En el sector público colombiano, la planeación enfrenta una paradoja estructural: es indispensable para garantizar el bienestar colectivo, pero enormemente difícil de ejecutar adecuadamente en la práctica. Esta tensión entre necesidad y viabilidad limita la capacidad del Estado para responder con eficacia a las demandas sociales, y revela uno de los retos más complejos de la gestión pública contemporánea.
El diseño institucional colombiano promueve la planeación a través de diversos instrumentos como los Planes Nacionales de Desarrollo cuatrienales, los planes decenales de educación o los planes sectoriales de largo plazo. No obstante, su implementación efectiva choca contra un obstáculo fundamental: el manejo presupuestal anual. Cada vigencia fiscal obliga a las entidades a concentrarse en metas de corto alcance, generando una lógica operativa que privilegia lo inmediato sobre lo estructural. En consecuencia, muchas políticas se quedan a medio camino o se ‘reinventan’ cada cuatro años, según el enfoque del Gobierno de turno.

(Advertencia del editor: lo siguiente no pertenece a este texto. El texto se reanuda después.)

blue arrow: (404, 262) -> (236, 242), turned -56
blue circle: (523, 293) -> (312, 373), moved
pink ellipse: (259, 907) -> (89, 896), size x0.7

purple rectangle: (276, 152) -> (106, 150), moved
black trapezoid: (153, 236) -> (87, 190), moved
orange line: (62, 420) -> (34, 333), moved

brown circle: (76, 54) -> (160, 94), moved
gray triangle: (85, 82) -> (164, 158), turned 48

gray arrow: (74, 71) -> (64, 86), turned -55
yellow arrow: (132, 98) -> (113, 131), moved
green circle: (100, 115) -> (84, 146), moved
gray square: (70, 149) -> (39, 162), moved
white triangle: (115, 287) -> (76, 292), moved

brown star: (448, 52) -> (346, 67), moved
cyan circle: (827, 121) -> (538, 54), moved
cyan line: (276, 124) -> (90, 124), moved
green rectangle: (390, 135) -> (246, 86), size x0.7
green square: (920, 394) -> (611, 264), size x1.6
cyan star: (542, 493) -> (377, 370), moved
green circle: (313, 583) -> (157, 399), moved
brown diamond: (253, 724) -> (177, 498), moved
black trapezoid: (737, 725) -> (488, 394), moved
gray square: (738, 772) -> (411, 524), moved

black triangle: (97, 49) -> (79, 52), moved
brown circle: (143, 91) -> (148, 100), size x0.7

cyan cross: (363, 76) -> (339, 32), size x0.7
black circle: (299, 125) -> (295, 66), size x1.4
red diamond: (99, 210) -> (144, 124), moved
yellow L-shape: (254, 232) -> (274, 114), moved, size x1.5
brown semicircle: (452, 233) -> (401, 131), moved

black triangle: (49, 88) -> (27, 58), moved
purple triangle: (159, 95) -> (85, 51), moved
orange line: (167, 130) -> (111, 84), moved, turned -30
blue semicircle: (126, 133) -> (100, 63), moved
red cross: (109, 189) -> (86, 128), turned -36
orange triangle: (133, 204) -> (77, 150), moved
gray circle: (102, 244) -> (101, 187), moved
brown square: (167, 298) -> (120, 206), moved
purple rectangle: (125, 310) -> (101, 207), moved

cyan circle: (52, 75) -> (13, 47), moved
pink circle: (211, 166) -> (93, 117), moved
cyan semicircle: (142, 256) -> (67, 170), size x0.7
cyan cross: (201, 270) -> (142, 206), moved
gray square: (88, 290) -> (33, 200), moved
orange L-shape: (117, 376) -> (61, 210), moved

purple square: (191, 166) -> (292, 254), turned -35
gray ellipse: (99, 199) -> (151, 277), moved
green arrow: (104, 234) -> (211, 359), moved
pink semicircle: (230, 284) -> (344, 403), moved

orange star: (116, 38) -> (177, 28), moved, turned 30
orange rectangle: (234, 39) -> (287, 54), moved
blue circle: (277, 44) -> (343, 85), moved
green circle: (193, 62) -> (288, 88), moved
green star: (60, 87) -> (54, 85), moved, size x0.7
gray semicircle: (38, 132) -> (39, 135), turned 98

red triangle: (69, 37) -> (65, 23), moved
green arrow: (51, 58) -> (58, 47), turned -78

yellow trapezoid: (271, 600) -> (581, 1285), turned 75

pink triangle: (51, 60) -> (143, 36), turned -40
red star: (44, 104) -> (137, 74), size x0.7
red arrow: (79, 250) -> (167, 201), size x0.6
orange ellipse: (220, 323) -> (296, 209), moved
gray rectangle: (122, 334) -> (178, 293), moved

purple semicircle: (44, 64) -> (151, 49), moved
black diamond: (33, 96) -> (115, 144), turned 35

Esta desconexión entre la temporalidad de la política y la de la transformación social impide la consolidación de verdaderas políticas de Estado. Se priorizan las políticas de Gobierno, que responden al horizonte de un periodo presidencial o de gestión institucional. Así, proyectos fundamentales como la reforma agraria, la educación rural o la adaptación al cambio climático quedan atrapados en la inercia del corto plazo, a pesar de que requieren décadas de continuidad y compromiso interinstitucional.
De cualquier manera, la planeación sigue siendo una necesidad ineludible. La ausencia de visión de largo plazo incrementa la desigualdad, debilita la confianza ciudadana y perpetúa los ciclos de pobreza y exclusión. La ciudadanía no necesita políticas cambiantes, sino caminos estables que conduzcan a derechos garantizados, bienes públicos sostenibles y oportunidades reales de desarrollo.
Por esto, es importante repensar la manera en que planeamos desde lo público. No se trata solo de diseñar mejores documentos de planeación, sino de blindar institucionalmente los proyectos estratégicos, fortalecer capacidades técnicas en los territorios y establecer mecanismos de seguimiento que trasciendan los calendarios políticos. Así podremos convertir la planeación en una herramienta real de transformación y no en una mera formalidad administrativa.
La paradoja de la planeación necesaria no se resuelve con más diagnósticos, sino con voluntad política, pactos sociales amplios y una ciudadanía que exija coherencia entre las promesas y las acciones del Estado. Planear no puede seguir siendo un lujo o una utopía. En contextos de desigualdad estructural como el nuestro, planear bien es una cuestión de justicia.